Lil D then raises the specter of book burning and the thought that this very tome might be one headed for the fire. Previously in the chapter he’d encouraged liberals to buy his book and recycle it. I guess...fire bad?






Monday, August 20, 2012

Thoughts I'm Paying For: Excerpts From College Term Papers: Buffy The Vampire Slayer, Confucian Superwoman


I once wrote a term paper near the end of my college career arguing that Buffy the Vampire Slayer was the superwoman in a universe ruled by Confucianism. I recently found the book on Confucianism I used to write that paper. The pages are still marked. I will now reconstruct my argument. It’s safe to say I got through college without taking much of it seriously. I’m not saying I’m smart. I’m saying I’m not.

                “The moral law is a law from whose operation we cannot for one instant in our existence escape. A law from which we may escape is not the moral law.”

Buffy cannot escape that she is a vampire slayer. Therefore it is the moral law that Buffy be a vampire slayer. When Buffy acts as the vampire slayer she acts in accordance with the moral law. If she acts other than as a vampire slayer she is acting against the moral law. It is very hard to be a vampire slayer, but it is worse to exist in discord with the moral law. This accounts for most of the character’s intrapersonal drama. I probably gave several examples from plots of the show, as I was basically mainlining the show on DVD. And then I through this down just to show off:
                
                “The life of the moral man is an exemplification of the universal moral order.”

It is very difficult Buffy is subject to several limitations set by “the moral law”. Exemplfication is a tough trick. Her romantic relationships are totally limited to people who are part of the same supernatural world. She belongs to a supernatural caste which she can only successfully navigate with someone who is completely in that world. And they don’t make the best boyfriends.

Poor Buffy. She never had a chance to be mundane so it was all she ever wanted. 

Sunday, April 29, 2012

Thoughts I'm Paying For: Excerpts From College Term Papers: Macbeth

Just like it says at the top, folks. This is a chunk out of a paper I wrote in college. I never titled anything. I wrote these papers with the wildest of abandon. Let's power through.

MacDuff's status as archetypal hero is most demonstrable at the point when Macbeth has MacDuff's wife and children. It is an action like this, which almost always precedes the hero's 'dark night of the soul' or 'moment of doubt'. MacDuff could have, until this point, walked away. Macbeth had in no way directly wronged him. He could have not done anything, but the slaughter of his family thrusts him headlong into his role as the hero.

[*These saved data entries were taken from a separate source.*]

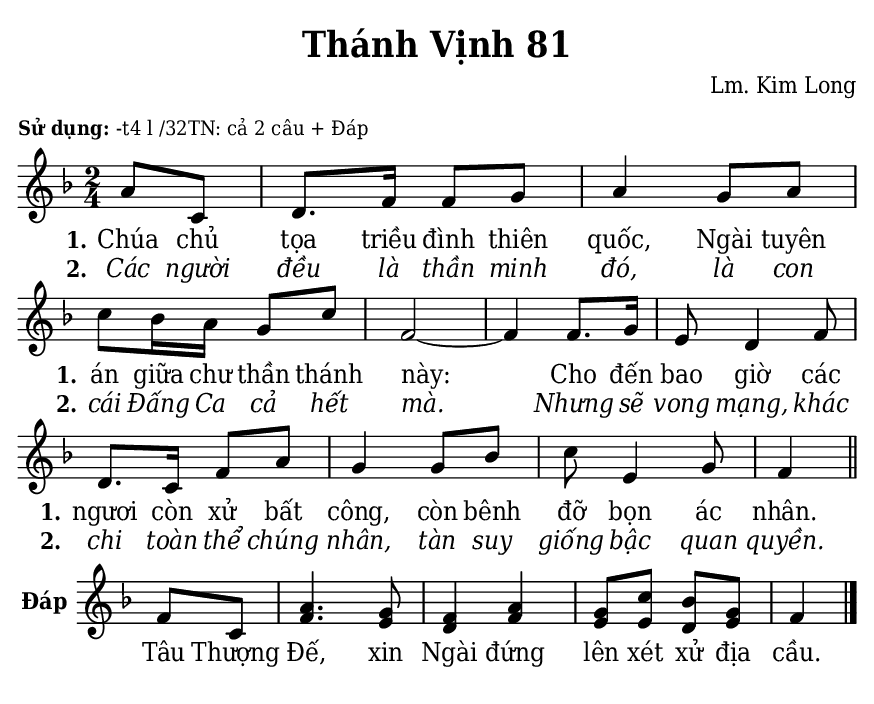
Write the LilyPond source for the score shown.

% Cài đặt chung
\version "2.22.1"
\include "english.ly"

\header {
  title = "Thánh Vịnh 81"
  composer = "Lm. Kim Long"
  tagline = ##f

Basically, my theory was that Macbeth was not a tragic figure, but the natural progression and end of an archetypal villain. Top that!

Tuesday, March 27, 2012

Bad Poetry 202

 I wrote “Cigars” about a friend of my brother’s who drown when he was 14. The conversation I had with him within the poem was, to the best of my recollection, true. I held a certain amount of amorphous guilt about his death. I’d seen him a day or so before his death and, for selfish teenage boy reasons, I ushered him away. I had a certain amount of trouble reconciling my feelings partially due to the fact that I had any. In the town where I grew up everyone knew a dead kid.


Cigars

A year ago today
We sat at my table
And talked about the big and the small
A year ago today
We talked first loves
First lusts
The   women we had and
The women we wanted
A year ago today
We stood over a machine
And speculated what was making
It tick and wheeze and sputter so
A year ago we stared at stars
And wondered their purpose
We sat smoking cigars
Their pungent odor
Irritating our eyes
I told you my worries
You said “Everything works out”
You smiled and made it all simple
I don’t smoke cigars anymore
My eyes still water though
Because a year ago tomorrow
I saw them pull you
From the water.

A pretty childish punch at the end there, but hey, at least I was trying to write my feelings, right? Oh, and the “me” in the poem was totally lying. I still smoked cigars.